Tevekkül bir zikirdir. Sevmek bir zikirdir. Merhamet bir zikirdir. Affetmek bir zikirdir. Kuran bir zikirdir. Namaz bir zikirdir. vb.
Bu listeyi çok uzatabiliriz. Ama önemli olan bütün bu erdemleri sırf Allah için yapmaktır. İşte Kurân-ı Kerim ancak bununla doyuma ulaşabilirsiniz diyor. Tedavi budur buyuruyor.

Peygamberimiz (sav) “Kolaylaştırınız, zorlaştırmayınız; müjdeleyiniz, nefret ettirmeyiniz” genel ilkesini hayatın tümüne yaymamızı ister.

Hz. Peygamber özel hayatında da bu toleransı esas almıştır. O’nun (sav) bu tavrını anlatan Hz.
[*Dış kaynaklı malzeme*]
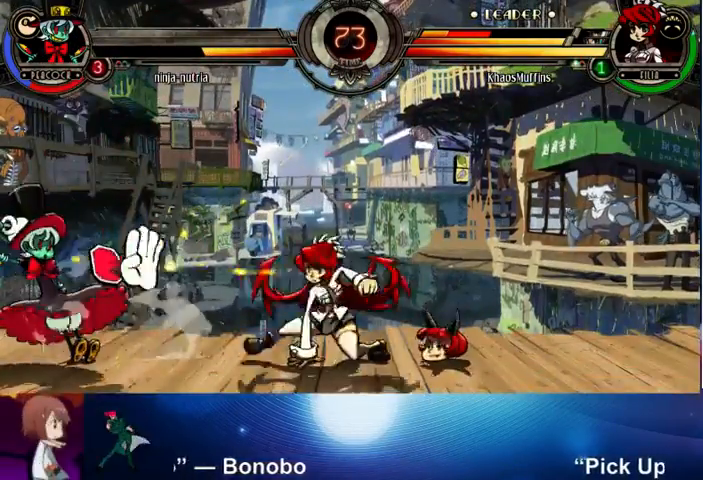
{"buttons": [], "left_stick": "right", "events": [[33, "CIRCLE", "up"], [233, "left_stick", "up-right"], [333, "left_stick", "right"]]}
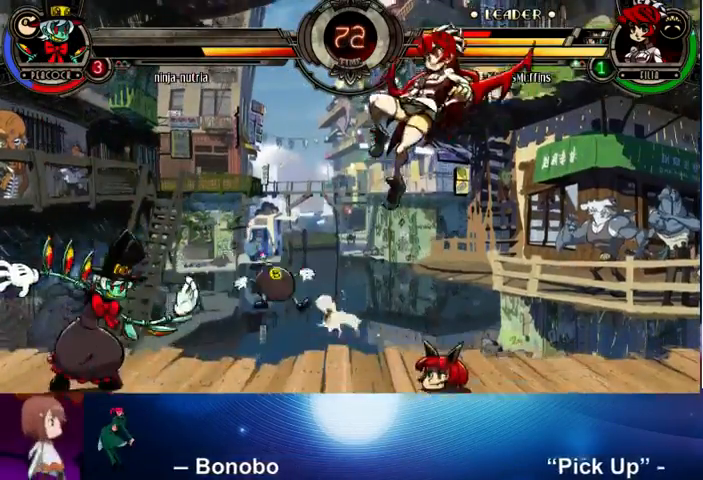
{"buttons": [], "left_stick": "right", "events": [[133, "SQUARE", "down"], [133, "TRIANGLE", "down"], [133, "left_stick", "left"], [233, "SQUARE", "up"], [300, "TRIANGLE", "up"], [433, "left_stick", "right"]]}
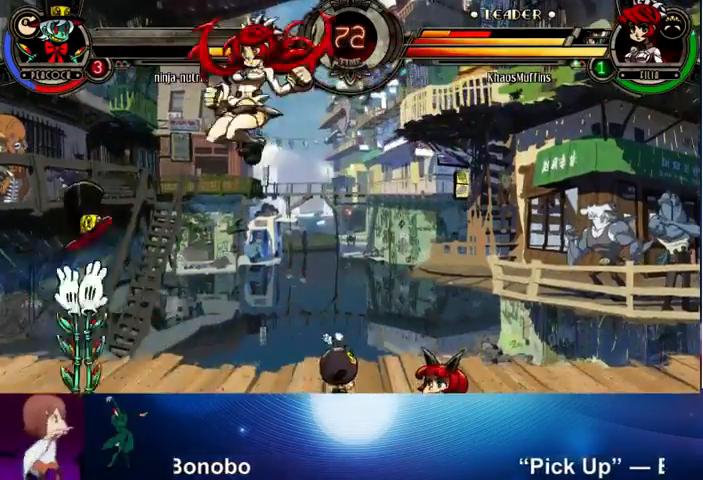
{"buttons": ["CROSS"], "left_stick": "down", "events": [[400, "left_stick", "down"], [467, "CROSS", "down"]]}
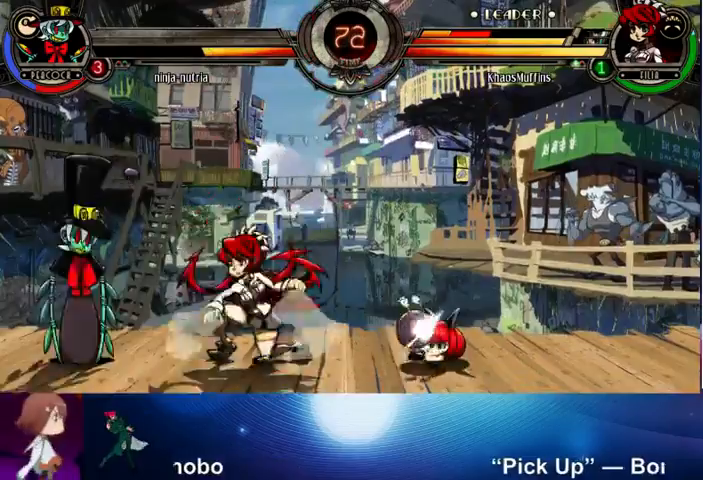
{"buttons": [], "left_stick": "left", "events": [[67, "CROSS", "up"], [100, "left_stick", "center"], [267, "left_stick", "up"], [367, "SQUARE", "down"], [367, "TRIANGLE", "down"], [433, "TRIANGLE", "up"], [467, "SQUARE", "up"], [467, "left_stick", "left"]]}
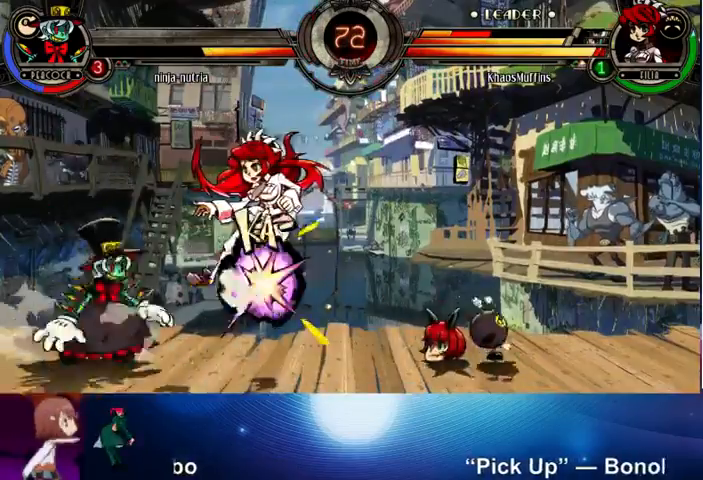
{"buttons": [], "left_stick": "up-right", "events": [[33, "CROSS", "down"], [133, "CROSS", "up"], [167, "left_stick", "right"], [300, "left_stick", "down-right"], [467, "left_stick", "up-right"]]}
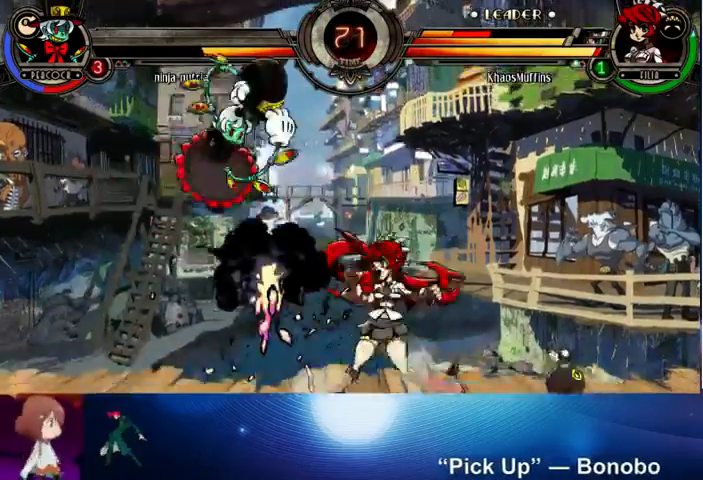
{"buttons": ["SQUARE"], "left_stick": "down-right", "events": [[333, "left_stick", "right"], [400, "SQUARE", "down"], [400, "TRIANGLE", "down"], [433, "left_stick", "down-right"], [500, "TRIANGLE", "up"]]}
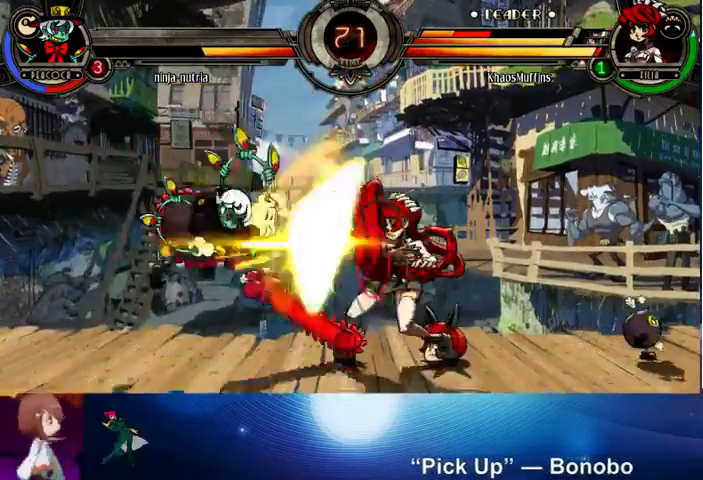
{"buttons": ["CROSS", "SQUARE"], "left_stick": "up-left", "events": [[33, "SQUARE", "up"], [33, "left_stick", "right"], [133, "left_stick", "center"], [267, "left_stick", "down"], [333, "left_stick", "left"], [400, "left_stick", "up-left"], [433, "CROSS", "down"], [433, "SQUARE", "down"]]}
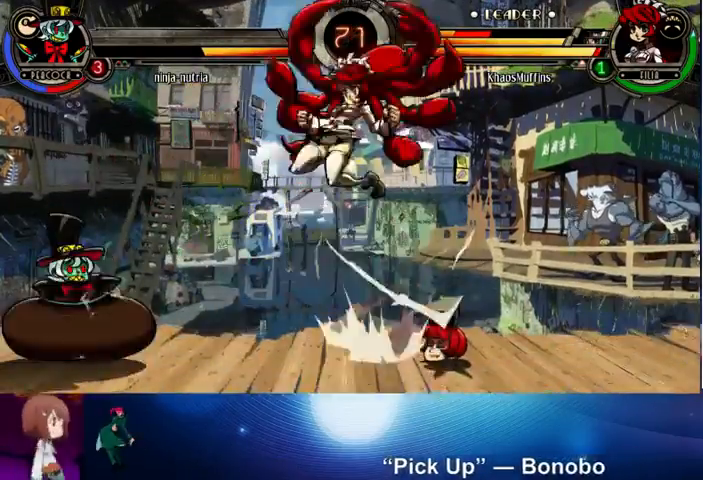
{"buttons": [], "left_stick": "left", "events": [[33, "CROSS", "up"], [33, "SQUARE", "up"], [133, "left_stick", "center"], [433, "SQUARE", "down"], [433, "TRIANGLE", "down"], [433, "left_stick", "left"], [500, "SQUARE", "up"], [500, "TRIANGLE", "up"]]}
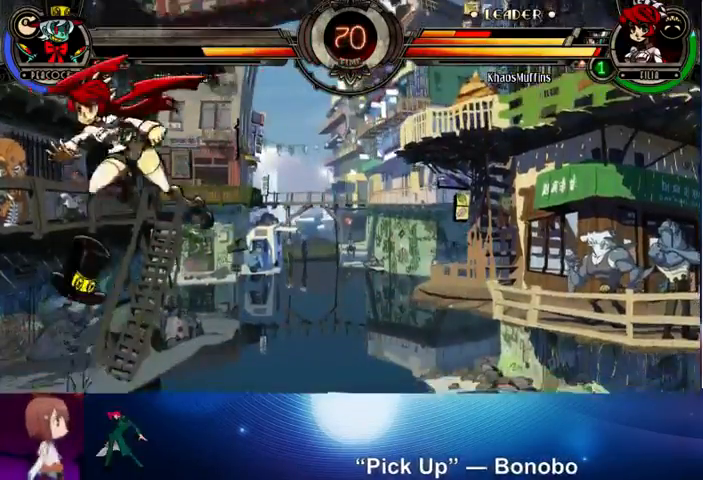
{"buttons": [], "left_stick": "up", "events": [[100, "CROSS", "down"], [133, "CROSS", "up"], [333, "left_stick", "up"]]}
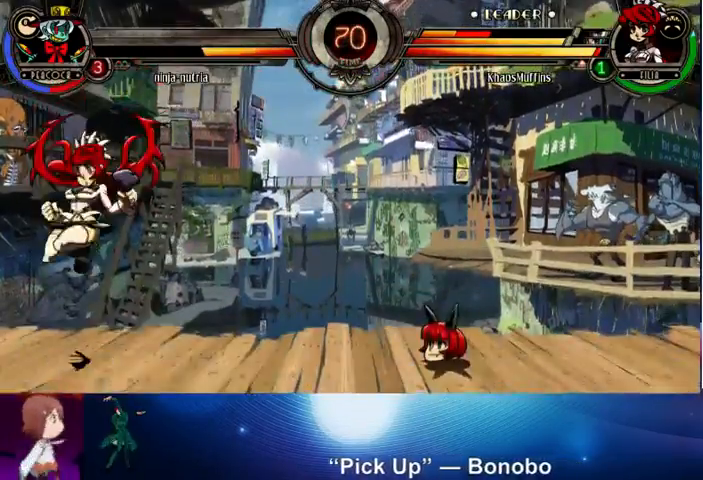
{"buttons": ["CROSS"], "left_stick": "right", "events": [[333, "left_stick", "right"], [467, "CROSS", "down"]]}
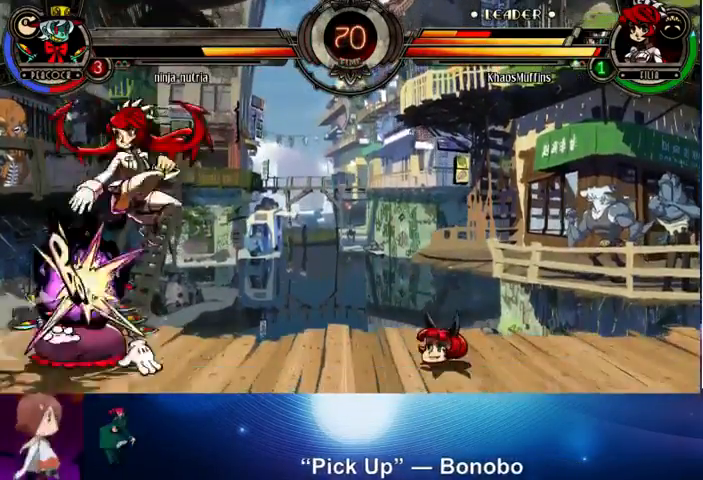
{"buttons": ["CROSS", "SQUARE"], "left_stick": "left", "events": [[33, "CROSS", "up"], [300, "TRIANGLE", "down"], [300, "left_stick", "up-left"], [333, "SQUARE", "down"], [400, "SQUARE", "up"], [400, "TRIANGLE", "up"], [433, "left_stick", "left"], [467, "CROSS", "down"], [500, "SQUARE", "down"]]}
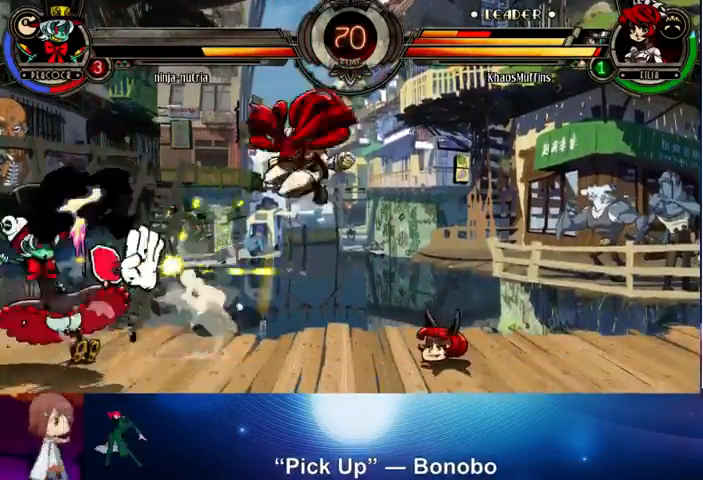
{"buttons": [], "left_stick": "center", "events": [[33, "SQUARE", "up"], [67, "CROSS", "up"], [267, "left_stick", "down-right"], [300, "CROSS", "down"], [400, "CROSS", "up"], [500, "left_stick", "center"]]}
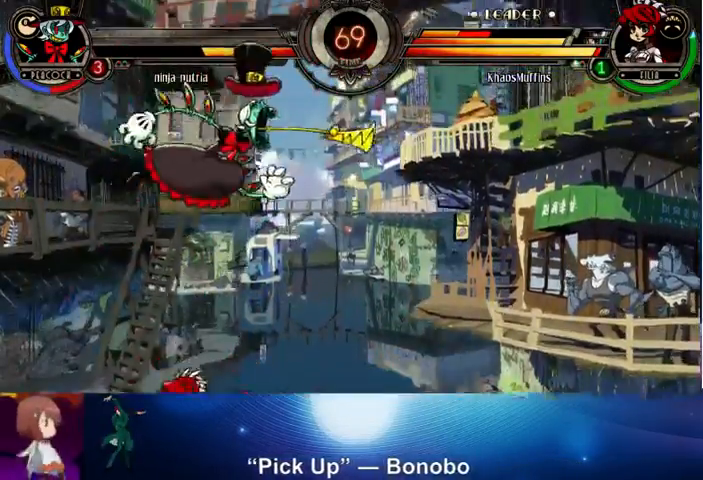
{"buttons": [], "left_stick": "center", "events": [[167, "left_stick", "up"], [233, "TRIANGLE", "down"], [267, "SQUARE", "down"], [300, "SQUARE", "up"], [300, "TRIANGLE", "up"], [300, "left_stick", "right"], [400, "CROSS", "down"], [400, "SQUARE", "down"], [467, "CROSS", "up"], [467, "SQUARE", "up"], [500, "left_stick", "center"]]}
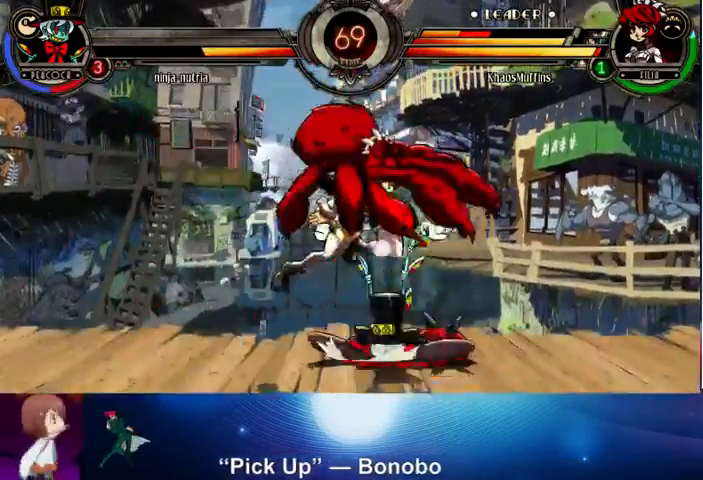
{"buttons": [], "left_stick": "center", "events": [[200, "left_stick", "down"], [267, "CROSS", "down"], [267, "left_stick", "left"], [367, "CROSS", "up"], [500, "left_stick", "center"]]}
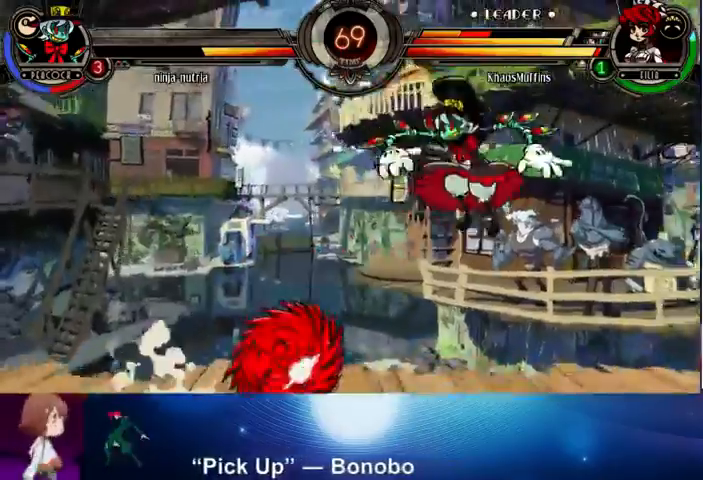
{"buttons": [], "left_stick": "left", "events": [[300, "left_stick", "right"], [433, "left_stick", "left"]]}
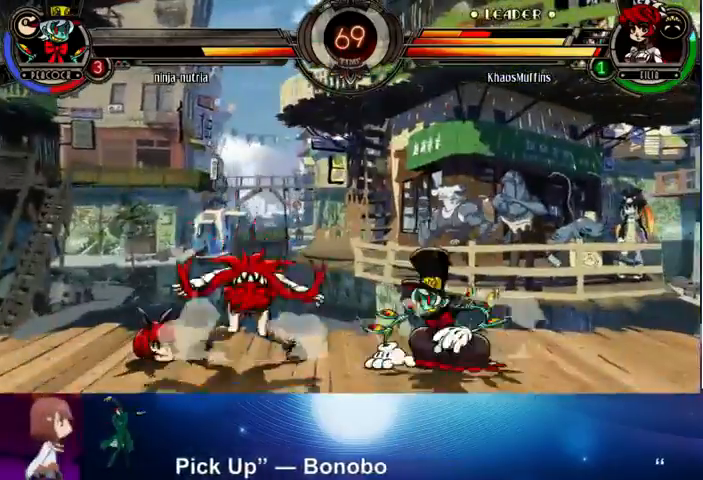
{"buttons": ["R1"], "left_stick": "right", "events": [[100, "left_stick", "up-left"], [200, "left_stick", "up"], [267, "SQUARE", "down"], [267, "TRIANGLE", "down"], [300, "left_stick", "right"], [367, "SQUARE", "up"], [367, "TRIANGLE", "up"], [400, "R1", "down"]]}
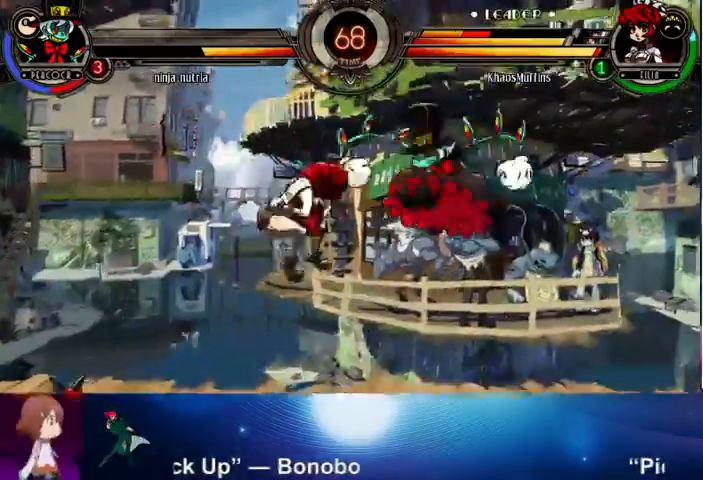
{"buttons": [], "left_stick": "up", "events": [[33, "R1", "up"], [33, "left_stick", "center"], [333, "left_stick", "right"], [500, "left_stick", "up"]]}
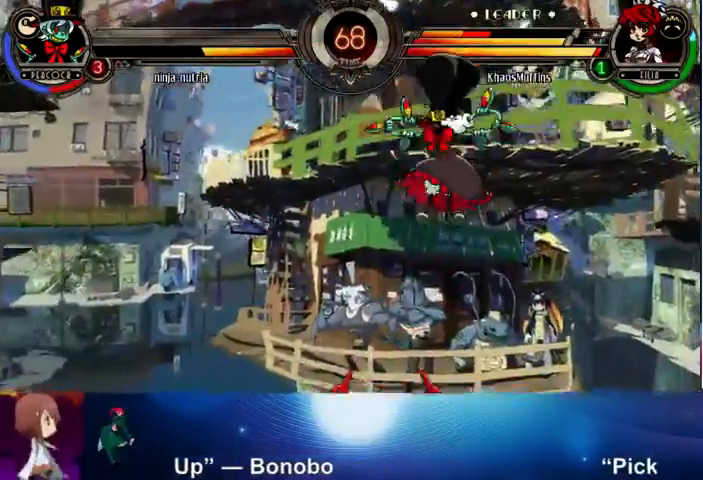
{"buttons": [], "left_stick": "center", "events": [[33, "CROSS", "down"], [33, "SQUARE", "down"], [100, "CROSS", "up"], [100, "SQUARE", "up"], [100, "left_stick", "up-right"], [200, "left_stick", "right"], [300, "left_stick", "center"]]}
Aişe (ra) şöyle der:
“Peygamberimiz (sav) iki dünya işi arasında muhayyer (seçenek sahibi) bırakılınca günah olmadıkça mutlaka onlardan en kolay olanını alırdı. Ne var ki, şayet günahı gerektiren bir konu olursa da ondan insanların en uzak olanı Hz. Peygamber (sav) olurdu. O hiç kendisi için kin tutup öç almamıştır.”
Kolay olanını seçen bir peygamber. Bize de kolay bir din emanet eden bir peygamber. Birbirimizle ilişkilerimizde toleransı ve kolaylığı öğütleyen bir peygamber. Bizler ise çoğu kez kendimize toleranslı davranılmasını isteriz, ama başkasına bunu çok görürüz.

Arabamızın direksiyonundayız. En ufak bir yol tıkanıklığında veya yanlış harekette birden asabileşiyor, toleransı unutuyoruz. Ufak bir yol isteme kargaşasından dolayı cinayete kurban giden insanımızın sayısı hiç de az değildir. Hz. Peygamber (sav), ‘bana tavsiyede bulun’ diyen asabına, ‘sert mizaçlı birine sinirlenme’ buyururken, birçok belanın önüne geçecek bir anahtar sunmuştur aslında.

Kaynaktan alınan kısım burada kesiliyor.